Could it be that PM Wen wanted to convey a veiled warning to the Nepali PM? The proposition that China’s pressing budgetary and economic issues were behind the initial postponement can hardly convince anyone; such pressures build up over a long span of time, they don’t just emerge out of the blue. And it was not just any head of government visiting; but the second most powerful person of the second largest economy in the world, which dictates terms not just in the region but throughout the globe. The postponement of the visit of an emissary of such high import carries a lot of meaning.
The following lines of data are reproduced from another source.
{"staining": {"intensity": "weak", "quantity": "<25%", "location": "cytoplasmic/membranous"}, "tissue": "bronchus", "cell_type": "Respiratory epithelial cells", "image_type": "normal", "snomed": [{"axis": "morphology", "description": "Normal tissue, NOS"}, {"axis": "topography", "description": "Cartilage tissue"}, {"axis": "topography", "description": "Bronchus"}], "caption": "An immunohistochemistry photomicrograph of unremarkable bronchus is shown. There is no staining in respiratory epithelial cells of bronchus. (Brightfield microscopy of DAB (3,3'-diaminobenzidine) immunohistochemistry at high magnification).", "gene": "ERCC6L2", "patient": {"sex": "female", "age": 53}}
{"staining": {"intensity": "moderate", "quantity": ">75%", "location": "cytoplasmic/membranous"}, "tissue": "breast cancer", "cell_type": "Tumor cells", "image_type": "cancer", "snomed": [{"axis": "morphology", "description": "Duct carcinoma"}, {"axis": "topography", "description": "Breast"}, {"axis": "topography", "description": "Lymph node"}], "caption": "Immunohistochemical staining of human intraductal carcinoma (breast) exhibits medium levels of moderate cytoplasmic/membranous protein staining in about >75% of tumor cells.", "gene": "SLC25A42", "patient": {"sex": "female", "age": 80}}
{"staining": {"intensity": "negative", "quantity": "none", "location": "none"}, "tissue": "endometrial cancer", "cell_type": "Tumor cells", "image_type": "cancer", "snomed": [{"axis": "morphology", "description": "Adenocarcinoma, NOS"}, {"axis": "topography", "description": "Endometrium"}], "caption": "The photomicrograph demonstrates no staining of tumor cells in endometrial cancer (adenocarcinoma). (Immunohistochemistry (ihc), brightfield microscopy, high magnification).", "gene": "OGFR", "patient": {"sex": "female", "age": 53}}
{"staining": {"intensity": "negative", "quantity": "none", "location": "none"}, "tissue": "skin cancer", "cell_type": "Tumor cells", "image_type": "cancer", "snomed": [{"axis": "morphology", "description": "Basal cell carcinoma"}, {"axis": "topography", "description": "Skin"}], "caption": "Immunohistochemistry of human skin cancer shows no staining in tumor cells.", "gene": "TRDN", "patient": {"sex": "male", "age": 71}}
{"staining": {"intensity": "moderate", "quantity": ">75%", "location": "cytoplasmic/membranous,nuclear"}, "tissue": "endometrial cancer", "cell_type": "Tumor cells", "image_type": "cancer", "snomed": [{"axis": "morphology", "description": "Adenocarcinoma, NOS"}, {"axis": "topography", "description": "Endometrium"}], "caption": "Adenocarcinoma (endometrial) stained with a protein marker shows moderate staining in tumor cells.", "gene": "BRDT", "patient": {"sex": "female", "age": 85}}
PM Wen, who is relinquishing his office later this year after completing two innings as prime minister, has succeeded in leaving a stamp of his shrewd politics in the annals of the Chinese history. His political achievement seems to lie in improving Sino-China relationship on the one hand while on the other also encircling India strategically. PM Wen suggesting that Nepal improves its relation with India and his hope that the country would complete the peace process and constitution writing on its own (without any outside interference), deserve special attention.
This suggestion might have been dropped, like I implied earlier, because we wanted to put Bhattarai on alert vis-à-vis India. One fails to remember Chairman Mao suggesting the-then Prime Minister Tanka Prasad Acharya to have better relations with India as it was in the interest of Nepal. But the China of Mao is not the China of Wen Jiabao. The visits of various Chinese delegations almost on a monthly basis show Nepal is increasingly important to China strategically.
Against the backdrop of the rising cases of self-immolations of Tibetan Buddhists and Uighur Muslims in China, the Free Tibetan Movement, allegedly sponsored by foreign powers, could hardly be considered a priority necessitating such an untimely high level visit. Of late China seems to be enthusiastic on establishing rail links to Lumbini, the birthplace of Lord Buddha. But why?
Surely, the communists of China, who are without any religion, are not going to visit the place for its religious significance. It may, however, have strategic importance for China. Hence, PM Wen’s visit was rescheduled, as the Chinese are increasingly impatient to connect themselves with Lumbini in a cultural garb, with the ultimate goal of establishing a watching post to keep an eye on India and carefully weigh the southern neighbor’s role in Nepal.